3. Article 5 Transparency of remuneration policies in relation to the integration of sustainability risks

Within the meaning of SFDR, the concept of sustainability risk refers to an environmental, social or governance event or condition that, if it occurs, could cause an actual or a potential material negative impact on the value of the investment – namely, the impact of the world on the value of the portfolio companies.

Sustainability risks are duly integrated and taken into account within the Company’s processes, systems and internal controls in line with the requirements of the Delegated Regulation. The Senior Management is responsible for the integration of sustainability risks in the Company’s activities as provided for under Article 60 of the Delegated Regulation.
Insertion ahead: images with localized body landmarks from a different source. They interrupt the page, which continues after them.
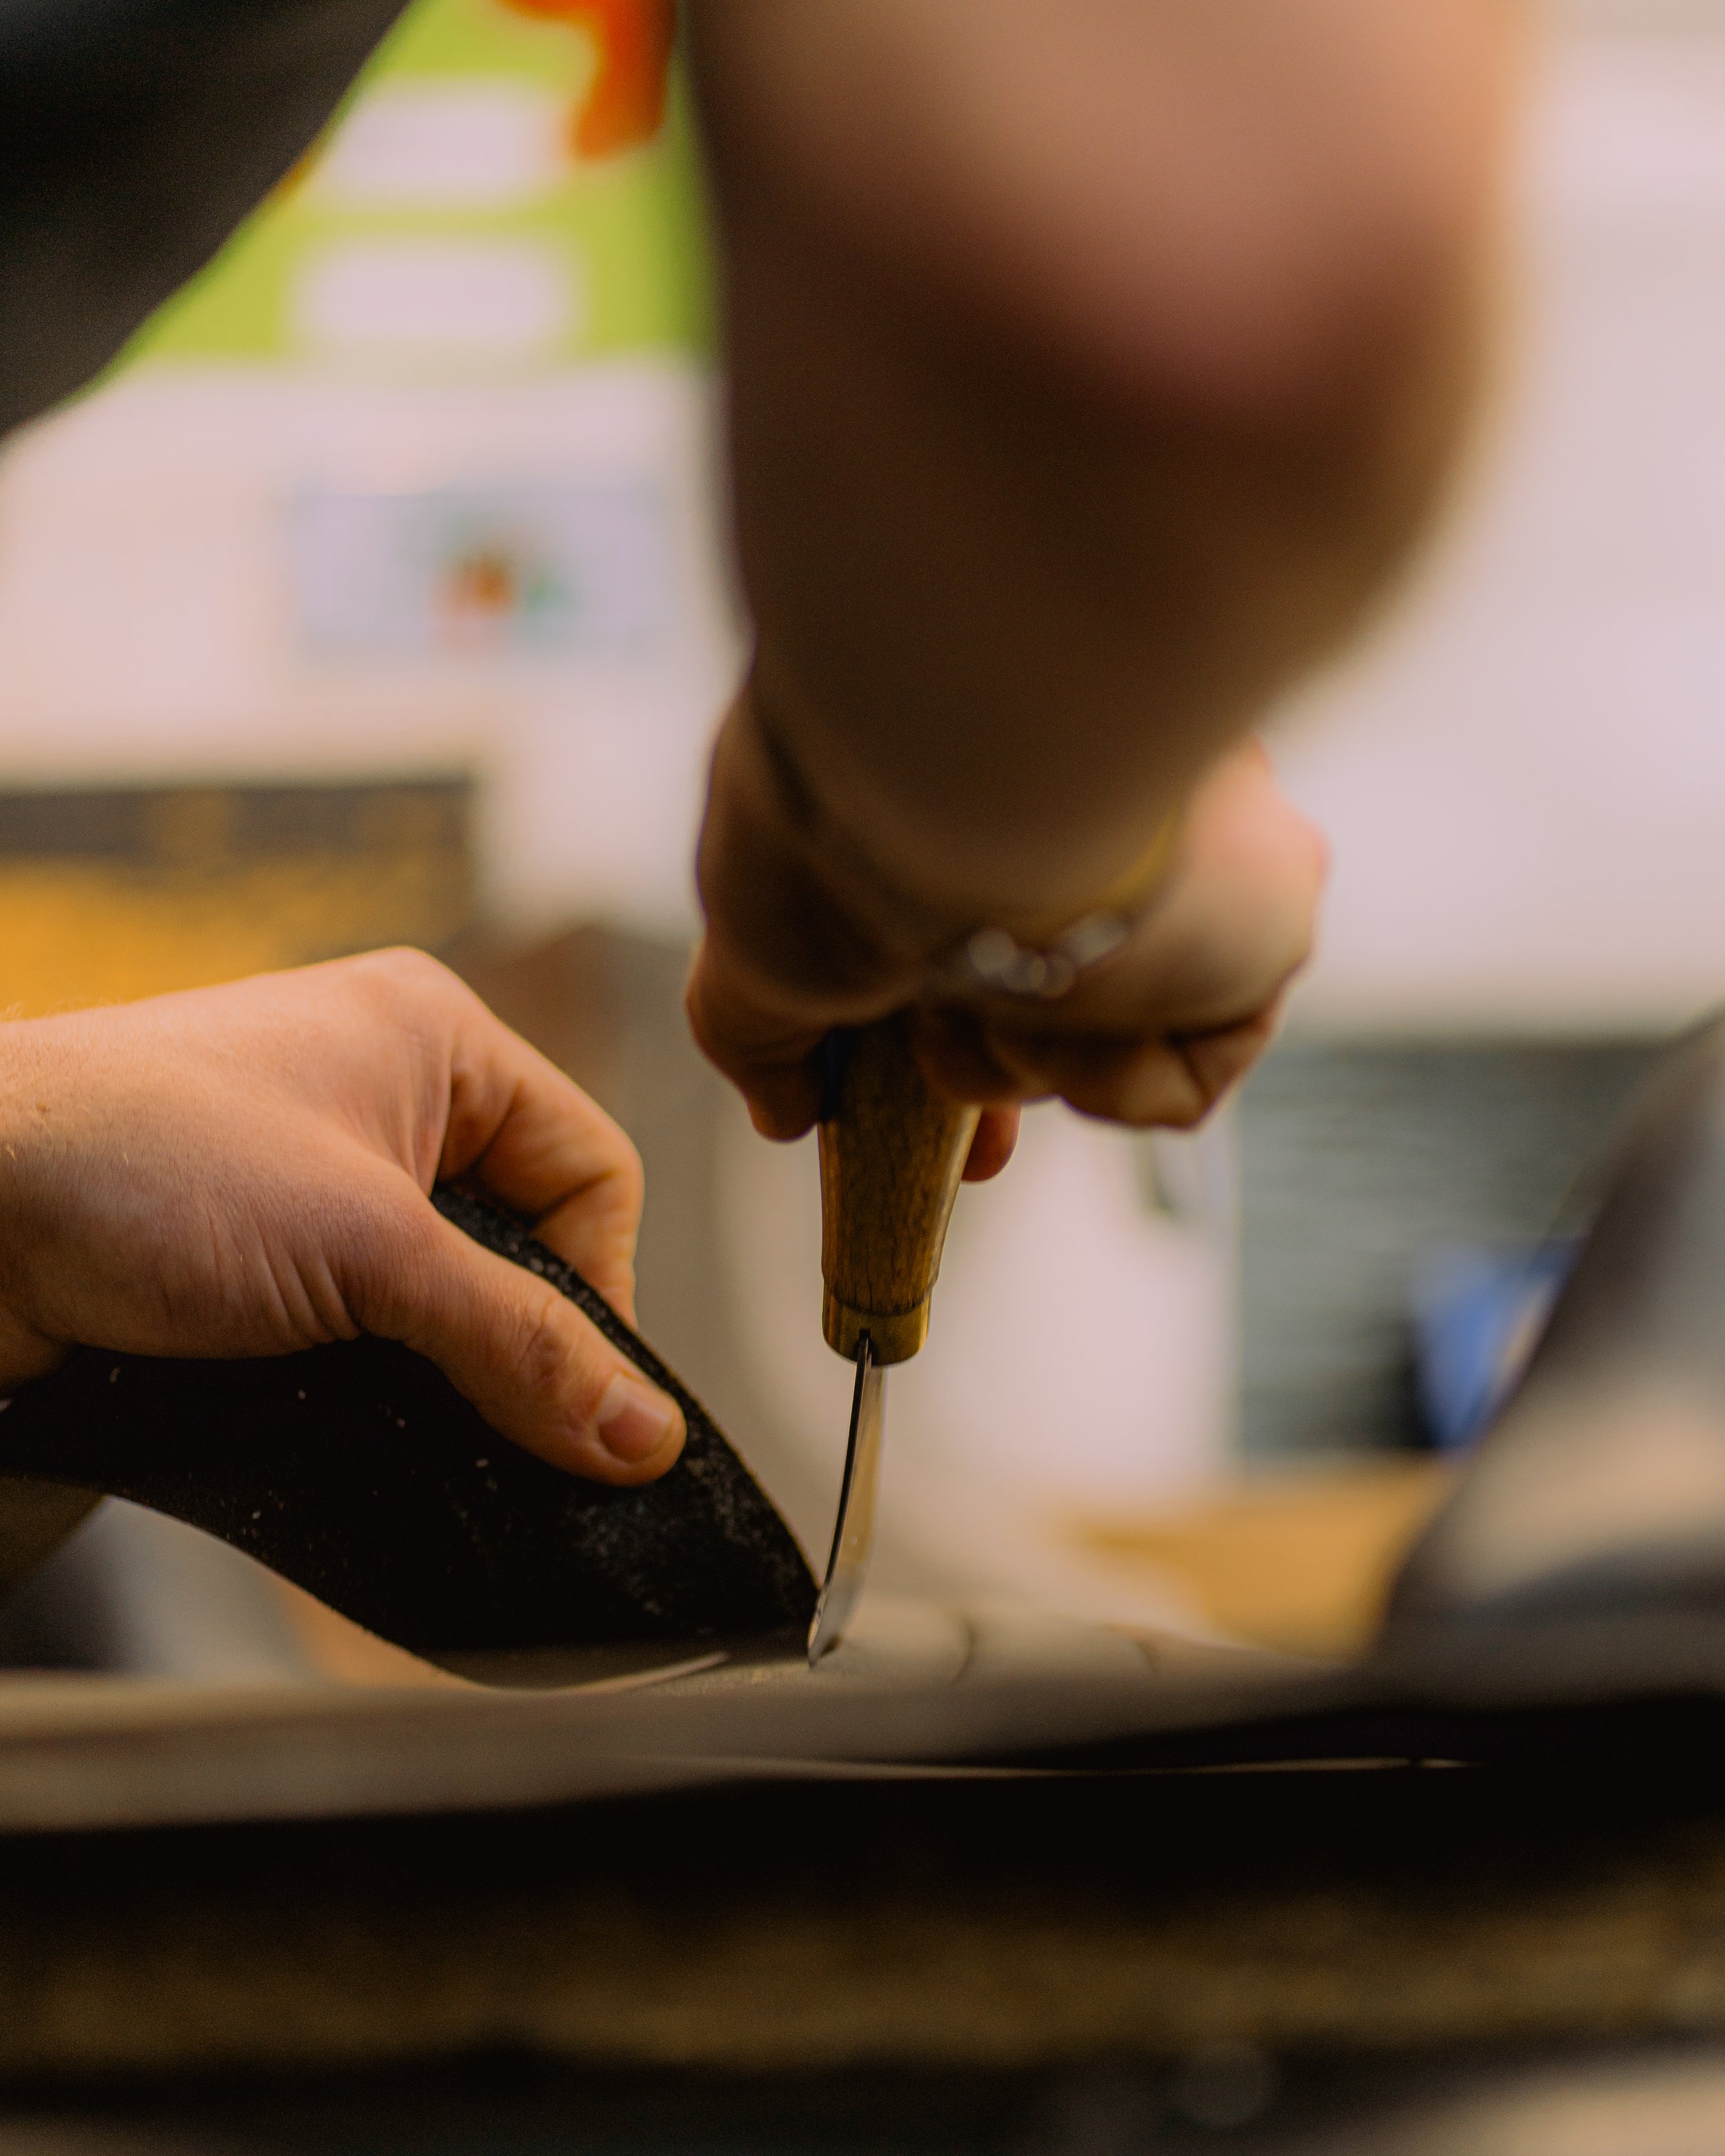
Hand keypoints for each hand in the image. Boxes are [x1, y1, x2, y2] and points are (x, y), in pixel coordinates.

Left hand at [0, 950, 683, 1484]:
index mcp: (436, 1037)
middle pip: (519, 1242)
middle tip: (504, 1426)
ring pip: (439, 1295)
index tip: (580, 1397)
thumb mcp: (370, 1256)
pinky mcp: (252, 1250)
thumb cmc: (139, 1163)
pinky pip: (360, 1325)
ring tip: (411, 1424)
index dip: (601, 1286)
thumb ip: (519, 1347)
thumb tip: (643, 1435)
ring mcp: (312, 1173)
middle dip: (510, 1338)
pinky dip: (369, 1382)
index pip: (589, 1170)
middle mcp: (383, 1094)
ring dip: (433, 1370)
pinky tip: (349, 1423)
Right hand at [686, 698, 1324, 1168]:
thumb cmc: (834, 835)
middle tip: (973, 1152)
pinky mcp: (1270, 919)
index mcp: (990, 787)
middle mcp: (1107, 800)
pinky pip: (1180, 1078)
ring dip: (1018, 1057)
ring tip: (989, 991)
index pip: (991, 932)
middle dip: (996, 1076)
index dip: (946, 1040)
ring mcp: (1197, 854)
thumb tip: (784, 1116)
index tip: (921, 1116)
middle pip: (1058, 998)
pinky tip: (1075, 1004)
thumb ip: (759, 1035)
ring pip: (1107, 1035)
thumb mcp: (754, 939)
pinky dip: (1102, 1078)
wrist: (957, 785)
Pursuant to Article 5 of SFDR, the Company shall include in its remuneration policy information on how such policy is consistent with the integration of sustainability risks :

  • The Policy aims to (i) promote sound, efficient, appropriate and effective risk management with respect to all types of risks (including sustainability risks) so as to ensure that the structure of the remuneration does not encourage excessive risk-taking with respect to risks such as sustainability risks and to (ii) link the remuneration to risk-adjusted performance ;
     

  • Within the framework of the appraisal process, the assessment of the individual performance of the relevant staff member includes qualitative criteria related, amongst others, to (i) the consideration of sustainability risks in the performance of their duties and notably in the context of the investment decision-making process (when relevant in view of their respective tasks and role) as well as to (ii) their implementation of and compliance with Smile Invest sustainability policy. Particular attention is given to whether the staff member promotes sustainability, thereby reducing sustainability risks for the Company and contributing to the Company’s related sustainability strategy ;
     

  • Bonuses may be withheld in the event of evidence of misbehaviour or serious error by the staff member such as the breach of rules related to the consideration of sustainability risks (e.g. in the due diligence process related to investment opportunities) ;
     

  • When identifying the types of conflicts of interest that may arise in the course of managing an AIF (in relation to the remuneration of the staff as the case may be), the Company includes the types of conflicts of interest that may arise as a result of the integration of sustainability risks in its processes, systems and internal controls.